Throughout the castle grounds are signs and monuments to importance events during the castle's history, including several inscriptions:
- A commemorative inscription marking the third century of the Portuguese Restoration, carved on an ashlar to the right of one doorway in granite, stating: A HISTÓRIA DESTE CASTELO FOI RECORDADA COM GRATIDÃO PELOS PORTUGUESES DE 1940 (The history of the Castle was recorded with gratitude by the Portuguese of 1940);
- Ara votive inscription engraved on a copy of Roman altar, with the use of the letter U, instead of a V, with the inscription: BAND VELUGO TOIRAECO LUCIO LATEIVSBLAESUS VLAS.
- Another ara votive inscription with granite, with the writing: DEO TVERACO VOLENTI ARCIVS EPEICI BRACARVS SOLVIT LIBENS (Devoted to the benevolent god Tueracos Arcia, Son of Epeico, Bracari in payment of a vote);
- A commemorative inscription to mark the remodelling works on the castle, incised into granite that integrates a coat of arms, oval frame and gargoyles, over the door of the parade grounds, with the modern epigram O QUARTO CONDE DA FEIRA DOM DIOGO FORJAZ MANDOU FAZER ESTA E O RELÓGIO DAQUELA TORRE NA ERA DE 1562 (The 4th Count of Feira Dom Diogo Forjaz ordered this and the clock of that tower in the era of 1562).

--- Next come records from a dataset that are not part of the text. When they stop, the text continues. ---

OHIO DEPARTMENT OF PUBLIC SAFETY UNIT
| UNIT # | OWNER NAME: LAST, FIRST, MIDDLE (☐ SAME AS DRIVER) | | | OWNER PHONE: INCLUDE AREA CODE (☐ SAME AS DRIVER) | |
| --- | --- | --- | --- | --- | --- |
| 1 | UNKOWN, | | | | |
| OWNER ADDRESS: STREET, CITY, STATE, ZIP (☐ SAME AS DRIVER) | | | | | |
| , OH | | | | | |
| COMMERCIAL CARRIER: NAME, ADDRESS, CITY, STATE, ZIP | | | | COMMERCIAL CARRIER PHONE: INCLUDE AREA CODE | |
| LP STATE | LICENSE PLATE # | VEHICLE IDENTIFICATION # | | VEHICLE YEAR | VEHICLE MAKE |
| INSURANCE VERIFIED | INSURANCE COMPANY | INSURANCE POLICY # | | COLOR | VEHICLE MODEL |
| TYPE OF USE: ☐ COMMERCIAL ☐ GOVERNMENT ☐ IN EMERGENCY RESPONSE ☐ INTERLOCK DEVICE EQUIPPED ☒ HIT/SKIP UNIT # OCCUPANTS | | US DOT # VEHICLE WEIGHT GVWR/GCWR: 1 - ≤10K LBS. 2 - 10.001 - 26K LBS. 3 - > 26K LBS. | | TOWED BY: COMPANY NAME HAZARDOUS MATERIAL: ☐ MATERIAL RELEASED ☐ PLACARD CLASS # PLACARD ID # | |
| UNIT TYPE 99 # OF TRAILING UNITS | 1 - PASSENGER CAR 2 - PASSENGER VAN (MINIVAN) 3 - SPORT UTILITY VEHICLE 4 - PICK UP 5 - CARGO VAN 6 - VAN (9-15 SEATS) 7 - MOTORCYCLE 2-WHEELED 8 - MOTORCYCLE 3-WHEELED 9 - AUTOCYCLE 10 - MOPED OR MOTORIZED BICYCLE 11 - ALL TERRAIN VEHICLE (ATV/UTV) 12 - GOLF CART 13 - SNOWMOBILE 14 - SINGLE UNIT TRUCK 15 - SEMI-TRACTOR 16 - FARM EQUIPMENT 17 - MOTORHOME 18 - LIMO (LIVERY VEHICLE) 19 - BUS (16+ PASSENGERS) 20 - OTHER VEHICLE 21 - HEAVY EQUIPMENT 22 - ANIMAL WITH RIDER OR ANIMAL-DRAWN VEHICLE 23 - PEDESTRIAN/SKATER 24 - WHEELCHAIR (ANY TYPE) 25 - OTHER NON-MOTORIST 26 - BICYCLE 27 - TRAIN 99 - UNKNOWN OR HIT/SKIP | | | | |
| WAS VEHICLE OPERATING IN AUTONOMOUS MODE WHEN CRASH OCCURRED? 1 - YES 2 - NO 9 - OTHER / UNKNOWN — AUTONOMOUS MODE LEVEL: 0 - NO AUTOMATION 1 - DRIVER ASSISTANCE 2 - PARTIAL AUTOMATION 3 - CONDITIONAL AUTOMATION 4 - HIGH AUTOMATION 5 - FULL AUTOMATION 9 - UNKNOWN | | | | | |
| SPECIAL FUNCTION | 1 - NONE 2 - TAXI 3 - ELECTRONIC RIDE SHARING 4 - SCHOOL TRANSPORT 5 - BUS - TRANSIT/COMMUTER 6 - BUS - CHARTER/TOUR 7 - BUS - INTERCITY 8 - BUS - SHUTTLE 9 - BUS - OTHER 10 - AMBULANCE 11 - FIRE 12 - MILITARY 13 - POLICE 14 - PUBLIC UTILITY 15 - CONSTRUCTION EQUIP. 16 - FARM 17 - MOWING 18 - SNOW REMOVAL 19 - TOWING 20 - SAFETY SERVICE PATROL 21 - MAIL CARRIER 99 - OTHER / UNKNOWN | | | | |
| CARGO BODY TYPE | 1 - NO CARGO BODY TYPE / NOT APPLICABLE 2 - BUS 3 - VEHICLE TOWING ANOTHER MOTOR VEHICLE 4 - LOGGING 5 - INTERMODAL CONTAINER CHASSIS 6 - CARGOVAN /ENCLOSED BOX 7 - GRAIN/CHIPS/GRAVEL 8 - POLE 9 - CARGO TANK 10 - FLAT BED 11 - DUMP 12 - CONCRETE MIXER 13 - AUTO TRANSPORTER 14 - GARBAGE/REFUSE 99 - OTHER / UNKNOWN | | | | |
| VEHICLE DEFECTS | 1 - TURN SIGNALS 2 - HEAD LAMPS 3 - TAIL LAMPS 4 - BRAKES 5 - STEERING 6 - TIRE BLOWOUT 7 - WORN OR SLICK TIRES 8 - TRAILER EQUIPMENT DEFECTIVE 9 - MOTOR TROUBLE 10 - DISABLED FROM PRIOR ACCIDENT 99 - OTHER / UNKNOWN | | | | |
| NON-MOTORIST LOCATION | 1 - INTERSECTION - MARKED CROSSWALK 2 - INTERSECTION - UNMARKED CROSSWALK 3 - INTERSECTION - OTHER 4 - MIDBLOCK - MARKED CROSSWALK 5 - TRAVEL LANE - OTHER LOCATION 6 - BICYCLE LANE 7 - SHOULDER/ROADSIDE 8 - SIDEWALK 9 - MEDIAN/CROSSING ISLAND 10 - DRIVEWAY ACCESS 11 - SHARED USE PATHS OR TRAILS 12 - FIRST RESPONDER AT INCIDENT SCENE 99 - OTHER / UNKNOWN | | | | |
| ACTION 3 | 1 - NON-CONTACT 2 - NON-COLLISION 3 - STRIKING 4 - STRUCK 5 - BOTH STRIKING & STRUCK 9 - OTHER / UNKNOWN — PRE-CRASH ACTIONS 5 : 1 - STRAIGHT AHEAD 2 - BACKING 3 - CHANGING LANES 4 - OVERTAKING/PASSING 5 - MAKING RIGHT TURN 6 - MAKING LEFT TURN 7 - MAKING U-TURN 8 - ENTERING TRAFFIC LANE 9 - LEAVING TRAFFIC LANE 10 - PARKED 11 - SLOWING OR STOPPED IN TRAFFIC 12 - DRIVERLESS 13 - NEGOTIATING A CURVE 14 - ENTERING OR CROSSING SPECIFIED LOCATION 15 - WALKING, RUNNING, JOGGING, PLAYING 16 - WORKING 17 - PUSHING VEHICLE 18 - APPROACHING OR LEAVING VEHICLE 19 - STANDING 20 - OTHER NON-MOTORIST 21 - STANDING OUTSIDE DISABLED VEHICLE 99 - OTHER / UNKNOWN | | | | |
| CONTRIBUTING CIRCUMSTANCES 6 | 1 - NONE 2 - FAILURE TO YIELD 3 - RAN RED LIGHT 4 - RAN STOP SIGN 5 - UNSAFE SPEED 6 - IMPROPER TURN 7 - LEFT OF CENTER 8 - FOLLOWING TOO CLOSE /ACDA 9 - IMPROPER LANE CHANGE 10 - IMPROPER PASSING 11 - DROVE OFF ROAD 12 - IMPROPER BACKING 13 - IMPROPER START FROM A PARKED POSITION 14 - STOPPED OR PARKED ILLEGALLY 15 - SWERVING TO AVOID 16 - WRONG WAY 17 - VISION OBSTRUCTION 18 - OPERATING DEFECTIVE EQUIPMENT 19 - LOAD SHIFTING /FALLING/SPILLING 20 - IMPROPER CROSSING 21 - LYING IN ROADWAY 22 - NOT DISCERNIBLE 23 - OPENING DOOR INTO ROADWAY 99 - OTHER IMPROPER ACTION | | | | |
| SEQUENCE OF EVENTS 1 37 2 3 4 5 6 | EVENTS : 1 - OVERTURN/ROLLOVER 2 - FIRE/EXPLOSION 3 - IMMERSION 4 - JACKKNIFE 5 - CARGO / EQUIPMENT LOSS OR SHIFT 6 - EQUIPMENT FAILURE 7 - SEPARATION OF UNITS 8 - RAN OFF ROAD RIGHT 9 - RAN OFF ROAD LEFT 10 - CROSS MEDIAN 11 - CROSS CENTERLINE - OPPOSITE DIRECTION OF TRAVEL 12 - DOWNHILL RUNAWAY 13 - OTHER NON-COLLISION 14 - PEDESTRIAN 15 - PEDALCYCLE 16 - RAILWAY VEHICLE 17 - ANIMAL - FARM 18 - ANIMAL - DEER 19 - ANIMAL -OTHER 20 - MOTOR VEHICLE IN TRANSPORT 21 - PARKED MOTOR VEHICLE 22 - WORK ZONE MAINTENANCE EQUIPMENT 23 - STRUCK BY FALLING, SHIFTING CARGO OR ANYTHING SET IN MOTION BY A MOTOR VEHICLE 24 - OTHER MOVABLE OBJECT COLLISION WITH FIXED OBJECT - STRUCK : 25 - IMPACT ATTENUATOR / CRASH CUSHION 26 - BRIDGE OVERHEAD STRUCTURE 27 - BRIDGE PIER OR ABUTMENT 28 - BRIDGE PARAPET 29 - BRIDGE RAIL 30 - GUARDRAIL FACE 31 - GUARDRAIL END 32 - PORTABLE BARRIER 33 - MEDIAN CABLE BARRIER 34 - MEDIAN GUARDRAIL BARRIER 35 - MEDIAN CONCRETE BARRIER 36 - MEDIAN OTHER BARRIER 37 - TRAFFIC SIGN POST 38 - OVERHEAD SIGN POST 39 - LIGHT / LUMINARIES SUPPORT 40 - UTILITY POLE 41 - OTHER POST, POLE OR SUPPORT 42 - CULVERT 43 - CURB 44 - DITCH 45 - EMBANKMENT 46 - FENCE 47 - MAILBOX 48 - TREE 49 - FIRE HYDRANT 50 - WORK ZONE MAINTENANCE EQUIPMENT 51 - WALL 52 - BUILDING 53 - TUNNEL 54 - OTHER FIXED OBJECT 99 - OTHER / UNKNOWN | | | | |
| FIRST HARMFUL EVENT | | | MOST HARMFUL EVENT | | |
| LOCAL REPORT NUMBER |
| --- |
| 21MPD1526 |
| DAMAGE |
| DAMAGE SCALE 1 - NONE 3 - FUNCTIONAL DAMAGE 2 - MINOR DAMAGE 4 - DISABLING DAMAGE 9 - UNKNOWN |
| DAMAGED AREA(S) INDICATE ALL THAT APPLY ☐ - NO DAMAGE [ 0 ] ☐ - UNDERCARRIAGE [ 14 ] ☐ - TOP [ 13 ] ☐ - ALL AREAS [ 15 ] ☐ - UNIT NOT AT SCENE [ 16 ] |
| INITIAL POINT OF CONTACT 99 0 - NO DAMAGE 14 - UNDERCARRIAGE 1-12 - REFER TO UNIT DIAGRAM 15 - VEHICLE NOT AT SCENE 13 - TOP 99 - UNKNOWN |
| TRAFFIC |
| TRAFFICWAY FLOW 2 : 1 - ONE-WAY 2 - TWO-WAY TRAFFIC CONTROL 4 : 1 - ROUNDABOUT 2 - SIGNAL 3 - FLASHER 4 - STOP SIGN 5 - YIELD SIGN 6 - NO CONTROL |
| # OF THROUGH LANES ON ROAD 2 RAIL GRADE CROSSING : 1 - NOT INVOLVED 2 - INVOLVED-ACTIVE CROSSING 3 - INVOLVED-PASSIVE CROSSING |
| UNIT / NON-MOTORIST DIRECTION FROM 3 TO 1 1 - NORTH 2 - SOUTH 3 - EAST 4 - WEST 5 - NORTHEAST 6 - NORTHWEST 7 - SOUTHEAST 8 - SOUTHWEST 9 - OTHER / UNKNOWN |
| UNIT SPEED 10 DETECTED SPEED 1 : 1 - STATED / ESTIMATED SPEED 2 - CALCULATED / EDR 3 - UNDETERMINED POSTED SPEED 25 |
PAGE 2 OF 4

- A modern commemorative inscription on the exterior illumination of the Castle carved in granite (decorated by four metal carnations on the corners and centred between two bombers), with the statement: AOS 13 DE JANEIRO DE 1963, FOI INAUGURADA A ILUMINAÇÃO EXTERIOR DESTE CASTELO POR SUAS EXCELÊNCIAS OS MINISTROS DAS OBRAS PÚBLICAS - ENGENHEIRO ARANTES E OLIVEIRA - E DA EDUCAÇÃO NACIONAL - PROFESSOR DOUTOR GALVÃO TELES (On 13 January 1963, was inaugurated the exterior illumination of this Castle by his Excellencies of Public Works, Engineer Arantes e Oliveira, and National Education, Professor Dr. Galvão Teles);
- An institutional identification plaque in metal, and screwed into the left pillar of the main gate, that provides access to the circe, stating: MINISTÉRIO DOS ASSUNTOS SOCIAIS. SECRETARIA DE ESTADO DA SEGURANÇA SOCIAL. CENTRO REGIONAL DE SEGURANÇA SOCIAL DE AVEIRO. CENTRO INFANTIL DA FEIRA (Minister of Social Issues. Secretary of State for Social Security. Regional Centre for Social Security in Aveiro. Children's Centre of Feira);
- A commemorative inscription on the chapel, carved between the doorway cornice and the ocular window in limestone: ESTA CAPELA MANDOU FAZER A CONDESSA DONA JOANA FORJAZ PEREIRA DE MENESES E SILVA 1656 (This chapel was ordered built by the Countess Dona Joana Forjaz Pereira de Meneses e Silva 1656).